**PASSAGE GIVEN:**
7 Gorgeous Villages To Visit In Occitanie, France

It’s no secret that France is full of charming villages, where cobbled streets and half-timbered houses create an ambiance of centuries past. Over the past few years, wandering through tucked away French villages has become a bit of a pastime for me. 

Add these villages in the Occitanie region in southern France to your bucket list as each is a delightful glimpse into a time gone by. Bring your curiosity. Bring your camera. You’re going to love this adventure in Occitanie. 

Pro Tip: Occitanie is the second-largest administrative region in France and is comprised of 13 departments. We will be visiting towns in the following departments: Aveyron, Lot, Tarn, and Tarn-et-Garonne.

The castle tower at Bruniquel
Alison Browne

1. Bruniquel, Tarn-et-Garonne

Bruniquel, listed as one of France’s most beautiful villages, is set on a rocky hilltop overlooking the Aveyron River valley. Stone buildings and a maze of cobbled streets make Bruniquel perfect for exploring. Look for stone carvings over ancient doorways, gorgeous arched windows, turrets, and spectacular views over the Aveyron valley. You will get the distinct impression that Bruniquel has not changed much over the centuries. Photographers will be in heaven.

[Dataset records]
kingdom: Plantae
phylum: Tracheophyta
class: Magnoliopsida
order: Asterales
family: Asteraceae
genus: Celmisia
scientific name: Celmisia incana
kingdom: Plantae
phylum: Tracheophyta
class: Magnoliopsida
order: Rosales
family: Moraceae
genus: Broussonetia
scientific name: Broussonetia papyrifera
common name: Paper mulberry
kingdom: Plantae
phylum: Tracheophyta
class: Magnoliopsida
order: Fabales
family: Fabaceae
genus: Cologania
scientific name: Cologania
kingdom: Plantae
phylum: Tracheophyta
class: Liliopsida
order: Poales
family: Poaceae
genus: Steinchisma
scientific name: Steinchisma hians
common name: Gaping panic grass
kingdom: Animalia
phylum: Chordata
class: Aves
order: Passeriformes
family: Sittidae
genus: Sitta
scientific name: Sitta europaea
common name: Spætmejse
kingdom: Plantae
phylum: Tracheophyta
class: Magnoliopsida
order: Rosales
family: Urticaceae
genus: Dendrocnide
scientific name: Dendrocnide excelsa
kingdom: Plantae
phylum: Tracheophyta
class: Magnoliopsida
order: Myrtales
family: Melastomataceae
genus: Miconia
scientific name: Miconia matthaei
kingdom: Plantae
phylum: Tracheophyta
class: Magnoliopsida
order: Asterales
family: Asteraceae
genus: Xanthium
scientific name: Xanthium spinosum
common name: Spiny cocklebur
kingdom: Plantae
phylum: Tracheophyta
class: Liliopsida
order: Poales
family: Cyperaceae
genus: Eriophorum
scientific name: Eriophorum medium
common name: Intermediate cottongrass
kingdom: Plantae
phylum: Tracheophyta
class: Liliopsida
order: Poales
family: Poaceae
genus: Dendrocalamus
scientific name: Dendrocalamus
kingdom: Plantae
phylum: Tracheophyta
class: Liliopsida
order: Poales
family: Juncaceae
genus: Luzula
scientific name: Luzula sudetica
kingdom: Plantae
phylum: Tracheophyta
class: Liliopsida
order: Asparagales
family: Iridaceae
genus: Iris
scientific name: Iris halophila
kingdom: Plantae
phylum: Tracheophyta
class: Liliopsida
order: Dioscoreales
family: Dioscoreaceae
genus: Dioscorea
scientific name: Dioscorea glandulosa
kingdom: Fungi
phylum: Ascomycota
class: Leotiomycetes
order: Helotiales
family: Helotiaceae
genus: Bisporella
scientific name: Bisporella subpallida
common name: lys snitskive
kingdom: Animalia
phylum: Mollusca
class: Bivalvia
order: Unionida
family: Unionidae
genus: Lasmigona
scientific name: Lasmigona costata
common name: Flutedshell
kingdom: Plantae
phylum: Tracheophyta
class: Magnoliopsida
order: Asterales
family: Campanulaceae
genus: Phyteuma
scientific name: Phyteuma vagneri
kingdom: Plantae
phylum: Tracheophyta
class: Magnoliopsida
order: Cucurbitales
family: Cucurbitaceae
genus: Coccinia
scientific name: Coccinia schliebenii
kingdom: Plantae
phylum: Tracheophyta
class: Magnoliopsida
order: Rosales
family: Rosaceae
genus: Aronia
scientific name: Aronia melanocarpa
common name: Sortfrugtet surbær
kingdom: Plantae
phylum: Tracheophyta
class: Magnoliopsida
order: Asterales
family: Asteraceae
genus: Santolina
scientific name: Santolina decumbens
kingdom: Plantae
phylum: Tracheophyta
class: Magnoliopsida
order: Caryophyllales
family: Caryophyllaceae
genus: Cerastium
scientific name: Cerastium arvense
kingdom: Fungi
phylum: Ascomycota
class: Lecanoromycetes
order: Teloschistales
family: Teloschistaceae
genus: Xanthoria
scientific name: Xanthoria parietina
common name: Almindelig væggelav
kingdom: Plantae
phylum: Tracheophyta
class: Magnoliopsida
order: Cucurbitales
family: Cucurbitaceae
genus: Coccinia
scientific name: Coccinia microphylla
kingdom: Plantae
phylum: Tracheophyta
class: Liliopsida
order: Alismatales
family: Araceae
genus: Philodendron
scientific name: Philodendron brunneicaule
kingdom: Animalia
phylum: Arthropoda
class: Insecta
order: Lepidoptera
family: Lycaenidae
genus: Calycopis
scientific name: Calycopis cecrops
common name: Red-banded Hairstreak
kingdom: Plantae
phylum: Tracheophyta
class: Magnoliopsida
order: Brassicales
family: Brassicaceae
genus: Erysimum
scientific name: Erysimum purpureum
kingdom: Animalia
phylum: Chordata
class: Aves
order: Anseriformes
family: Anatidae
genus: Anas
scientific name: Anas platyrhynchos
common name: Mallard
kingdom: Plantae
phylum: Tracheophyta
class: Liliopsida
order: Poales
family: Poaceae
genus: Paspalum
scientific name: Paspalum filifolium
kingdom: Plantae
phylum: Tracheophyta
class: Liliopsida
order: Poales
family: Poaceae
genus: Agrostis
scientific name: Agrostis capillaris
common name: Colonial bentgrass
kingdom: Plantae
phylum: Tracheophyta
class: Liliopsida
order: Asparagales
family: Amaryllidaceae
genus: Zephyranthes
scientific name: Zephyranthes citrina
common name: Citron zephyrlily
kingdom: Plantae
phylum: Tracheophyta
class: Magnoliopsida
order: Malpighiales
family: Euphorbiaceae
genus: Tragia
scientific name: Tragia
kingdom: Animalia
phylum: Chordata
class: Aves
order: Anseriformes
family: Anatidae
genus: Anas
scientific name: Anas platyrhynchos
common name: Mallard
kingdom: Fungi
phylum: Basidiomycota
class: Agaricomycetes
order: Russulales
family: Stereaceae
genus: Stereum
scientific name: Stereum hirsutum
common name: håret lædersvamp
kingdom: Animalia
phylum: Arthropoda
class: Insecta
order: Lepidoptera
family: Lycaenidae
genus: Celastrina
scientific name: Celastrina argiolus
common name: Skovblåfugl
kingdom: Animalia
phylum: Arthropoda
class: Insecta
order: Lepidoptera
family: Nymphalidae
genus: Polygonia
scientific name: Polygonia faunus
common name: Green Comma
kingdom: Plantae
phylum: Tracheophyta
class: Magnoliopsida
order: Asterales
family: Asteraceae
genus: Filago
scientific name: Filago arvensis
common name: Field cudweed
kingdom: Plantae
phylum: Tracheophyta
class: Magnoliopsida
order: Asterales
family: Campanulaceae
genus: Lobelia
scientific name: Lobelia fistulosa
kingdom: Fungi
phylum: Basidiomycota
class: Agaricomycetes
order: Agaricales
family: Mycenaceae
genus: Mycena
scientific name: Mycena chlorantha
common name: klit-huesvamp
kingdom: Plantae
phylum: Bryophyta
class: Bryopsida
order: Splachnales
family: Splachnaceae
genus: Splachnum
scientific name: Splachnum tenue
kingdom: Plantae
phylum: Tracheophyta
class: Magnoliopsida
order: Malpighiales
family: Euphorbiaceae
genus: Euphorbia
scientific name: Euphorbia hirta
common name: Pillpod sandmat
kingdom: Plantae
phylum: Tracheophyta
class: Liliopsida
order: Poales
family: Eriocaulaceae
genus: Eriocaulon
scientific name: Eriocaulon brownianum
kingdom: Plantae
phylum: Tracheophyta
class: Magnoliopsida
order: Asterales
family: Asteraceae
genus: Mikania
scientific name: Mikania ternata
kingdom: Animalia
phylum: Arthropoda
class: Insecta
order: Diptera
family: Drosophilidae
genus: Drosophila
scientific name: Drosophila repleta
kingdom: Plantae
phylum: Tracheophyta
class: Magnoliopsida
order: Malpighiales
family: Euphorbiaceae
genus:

**AIM OF THE TASK:**
Resume the travel piece on villages in Occitanie after its last sentence.

**TASK ANSWER:**
Bruniquel doorway
Alison Browne

The tiny streets all lead to the main square, Place de l’Horloge, where the impressive stone clocktower continues to watch over its inhabitants. Continue walking up to the summit of Bruniquel to visit its two castles, the old and the new castle. Classified as historical monuments since 1840, the old castle originates from the 13th century and the new castle from the 15th century. Both have rich histories and have seen many changes over the centuries. Wander through the knight’s room, the Renaissance gallery with its sweeping panoramic views, and admire the tower, named after Queen Brunehaut.

Pro Tip: The countryside here is lovely and it is well worth getting off the beaten path to discover sleepy villages tucked into the forest. If you are up for an adventure, make sure you have a good map of the area. Two villages on this list, Penne and Cordes-sur-Ciel, are nearby. 

Conques, from above
Alison Browne

2. Conques, Aveyron

When one steps into the tucked-away village of Conques, one immediately breathes more easily. Perhaps it is due to the fact that pilgrims have been passing through Conques since the 11th century, creating an ambiance of peacefulness and inspiration. Sit in front of the magnificent Romanesque Abbey Church of Sainte-Foy and watch the modern-day pilgrims, walking sticks in hand, resting after a day of hiking the Saint James Pilgrimage route.

The medieval village of Conques is an explorer’s paradise. Birdsong and the sound of the rushing River Dourdou provide a glorious backdrop to the half-timbered houses, cobbled laneways, ancient archways, and church towers.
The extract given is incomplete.